*Goal of the exercise*. Between the line containing "Sanborn Fire Insurance" and the line containing "07-May-07 Estes Park, CO" lies a run of lines; give that run again exactly, with both of those lines, and nothing else from the entries below.

*Recorded data*.
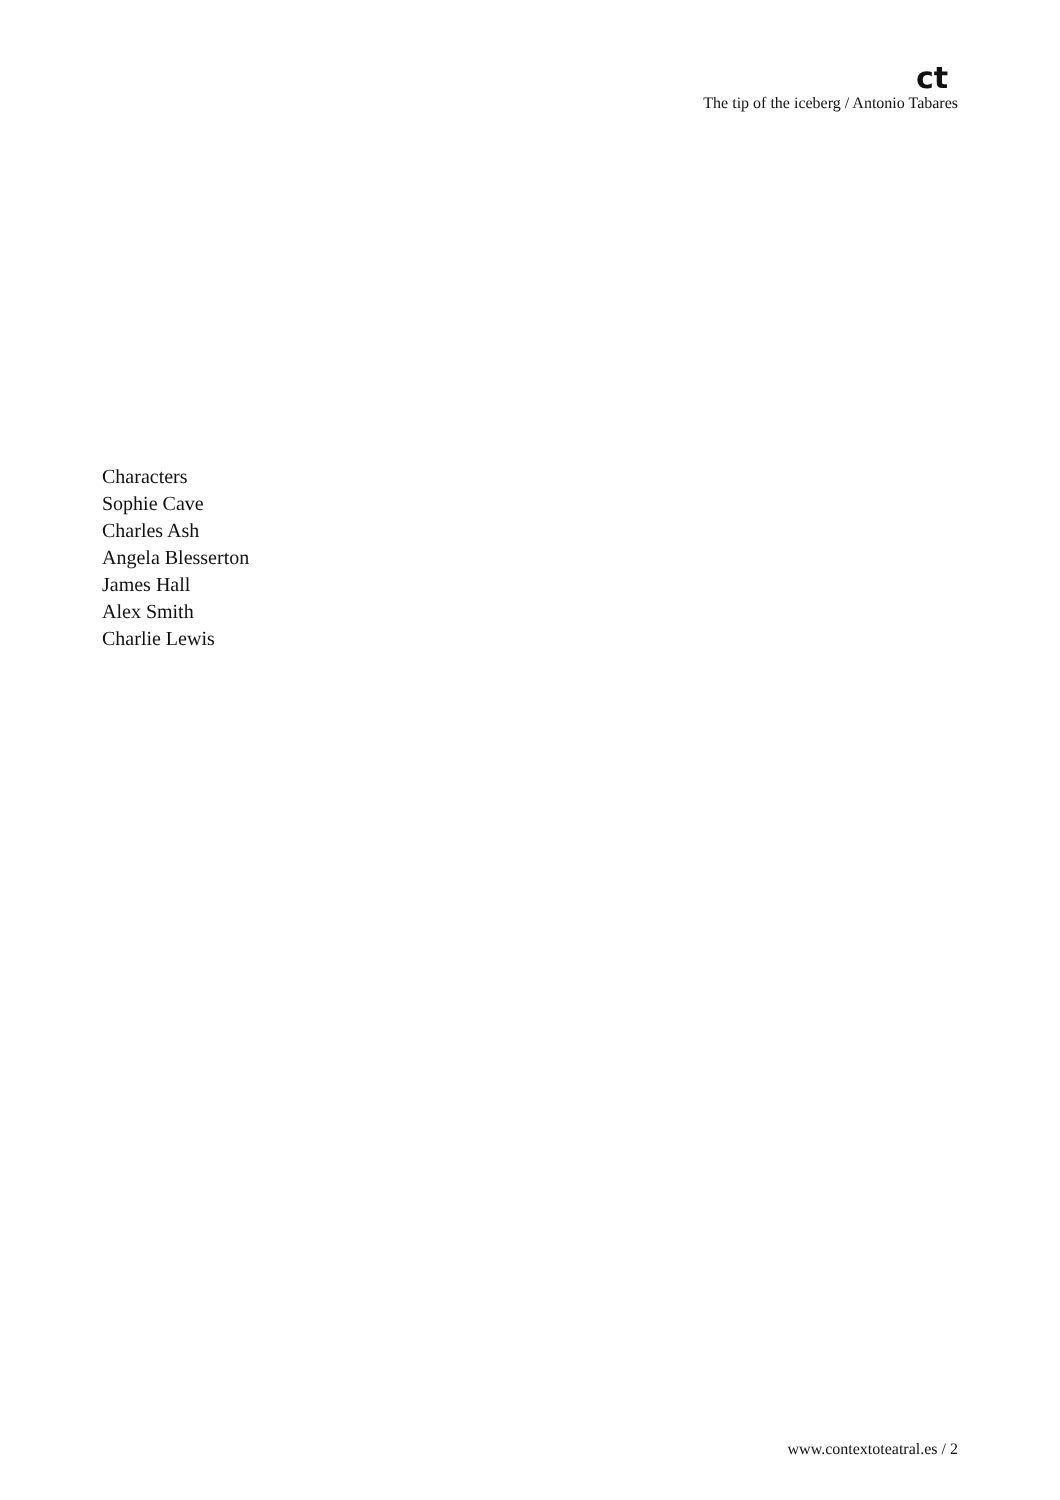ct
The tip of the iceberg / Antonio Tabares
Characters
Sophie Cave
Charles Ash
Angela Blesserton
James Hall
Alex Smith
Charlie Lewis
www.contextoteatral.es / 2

--

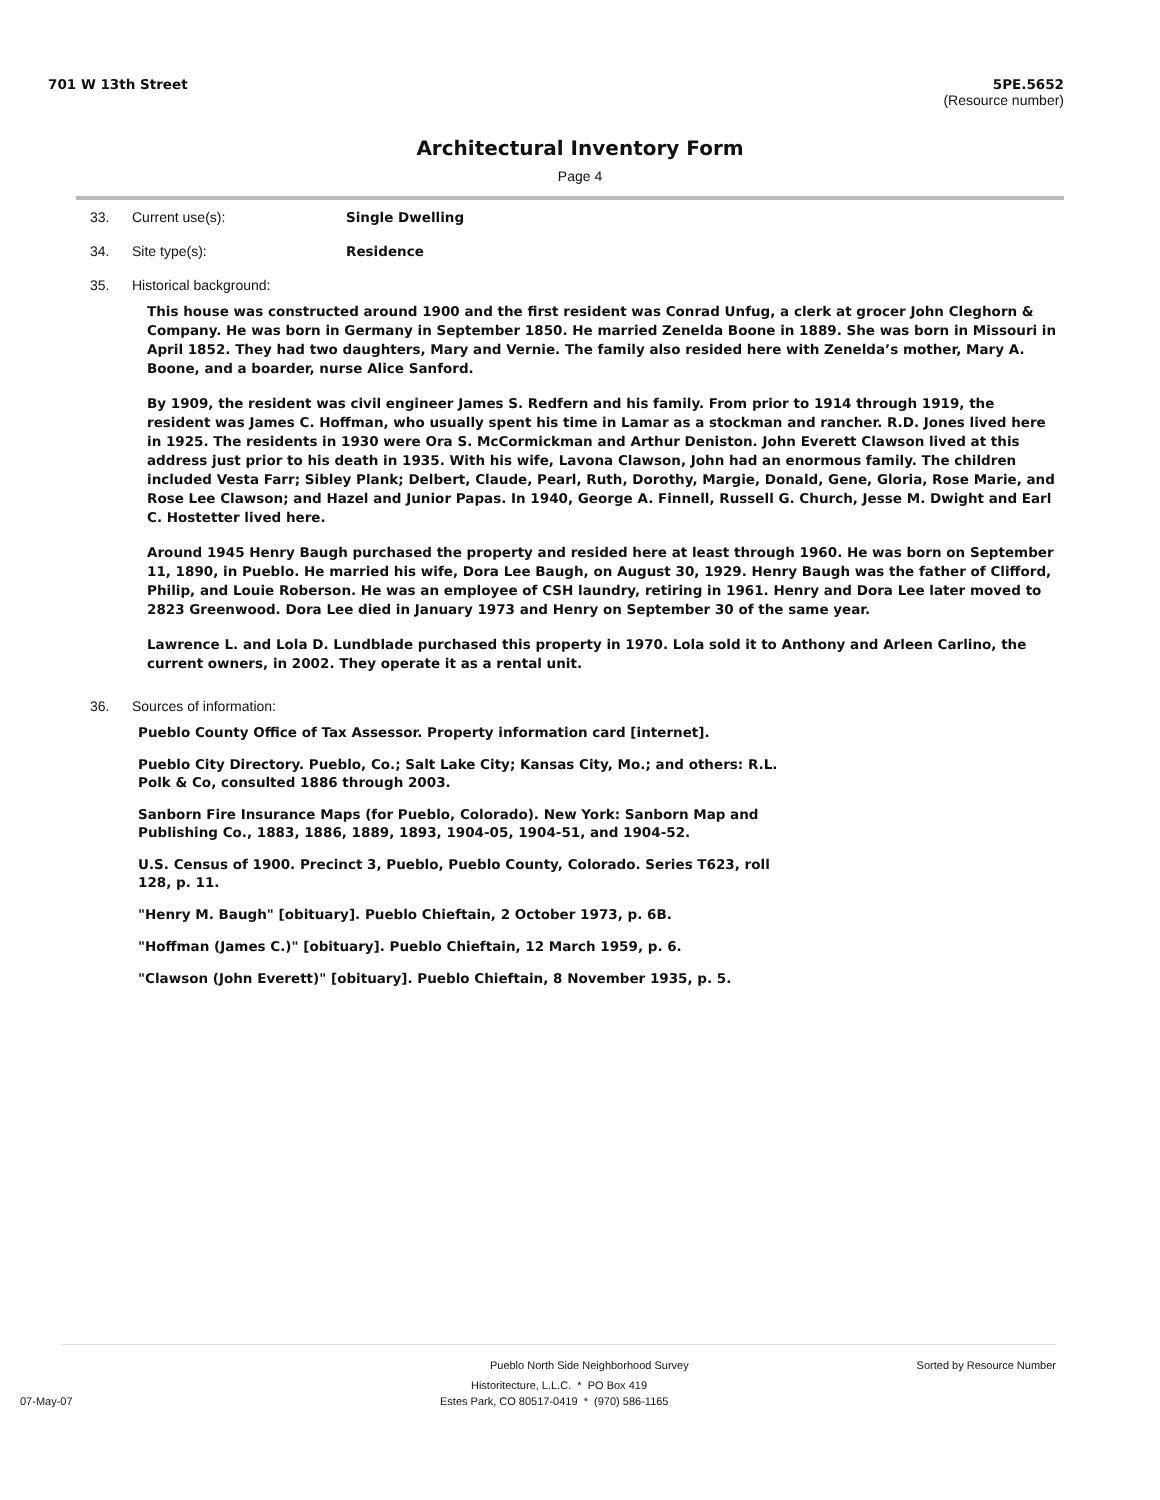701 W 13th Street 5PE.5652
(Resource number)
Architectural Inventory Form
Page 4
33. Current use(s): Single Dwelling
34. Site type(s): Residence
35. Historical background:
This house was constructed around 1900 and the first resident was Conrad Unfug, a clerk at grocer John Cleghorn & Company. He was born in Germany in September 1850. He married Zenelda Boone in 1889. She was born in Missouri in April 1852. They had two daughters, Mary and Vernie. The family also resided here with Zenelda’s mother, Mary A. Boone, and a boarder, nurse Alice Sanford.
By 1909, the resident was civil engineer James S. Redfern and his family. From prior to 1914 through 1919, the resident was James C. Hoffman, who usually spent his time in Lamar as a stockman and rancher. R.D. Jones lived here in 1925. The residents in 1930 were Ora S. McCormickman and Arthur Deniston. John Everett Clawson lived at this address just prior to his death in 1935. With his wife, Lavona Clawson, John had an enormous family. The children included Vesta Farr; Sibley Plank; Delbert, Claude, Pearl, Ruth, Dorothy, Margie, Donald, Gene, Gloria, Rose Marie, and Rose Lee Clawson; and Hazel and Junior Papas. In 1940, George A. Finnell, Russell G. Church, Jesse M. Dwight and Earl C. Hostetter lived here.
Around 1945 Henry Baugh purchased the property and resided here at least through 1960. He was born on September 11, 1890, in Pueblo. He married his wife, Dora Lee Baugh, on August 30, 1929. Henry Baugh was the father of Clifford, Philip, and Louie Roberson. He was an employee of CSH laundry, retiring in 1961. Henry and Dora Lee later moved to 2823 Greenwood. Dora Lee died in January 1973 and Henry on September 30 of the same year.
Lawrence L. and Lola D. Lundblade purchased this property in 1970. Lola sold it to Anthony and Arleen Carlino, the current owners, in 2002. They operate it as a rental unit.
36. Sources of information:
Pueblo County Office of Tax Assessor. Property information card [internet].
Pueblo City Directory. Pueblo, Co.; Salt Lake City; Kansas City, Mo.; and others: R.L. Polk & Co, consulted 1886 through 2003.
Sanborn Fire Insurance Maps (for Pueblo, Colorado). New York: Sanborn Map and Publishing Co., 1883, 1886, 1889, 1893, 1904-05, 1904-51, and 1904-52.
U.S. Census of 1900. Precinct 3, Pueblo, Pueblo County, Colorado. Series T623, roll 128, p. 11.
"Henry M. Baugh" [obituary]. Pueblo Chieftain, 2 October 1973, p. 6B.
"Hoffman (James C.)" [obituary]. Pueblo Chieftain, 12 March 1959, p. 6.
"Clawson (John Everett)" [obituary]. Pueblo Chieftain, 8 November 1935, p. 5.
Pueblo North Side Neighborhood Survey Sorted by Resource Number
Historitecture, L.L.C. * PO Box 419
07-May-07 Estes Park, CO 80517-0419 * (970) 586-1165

*Response to the task*.
Sanborn Fire Insurance Maps (for Pueblo, Colorado). New York: Sanborn Map and Publishing Co., 1883, 1886, 1889, 1893, 1904-05, 1904-51, and 1904-52.
U.S. Census of 1900. Precinct 3, Pueblo, Pueblo County, Colorado. Series T623, roll 128, p. 11.
"Henry M. Baugh" [obituary]. Pueblo Chieftain, 2 October 1973, p. 6B.
"Hoffman (James C.)" [obituary]. Pueblo Chieftain, 12 March 1959, p. 6.
"Clawson (John Everett)" [obituary]. Pueblo Chieftain, 8 November 1935, p. 5.
Pueblo North Side Neighborhood Survey Sorted by Resource Number
Historitecture, L.L.C. * PO Box 419
07-May-07 Estes Park, CO 80517-0419 * (970) 586-1165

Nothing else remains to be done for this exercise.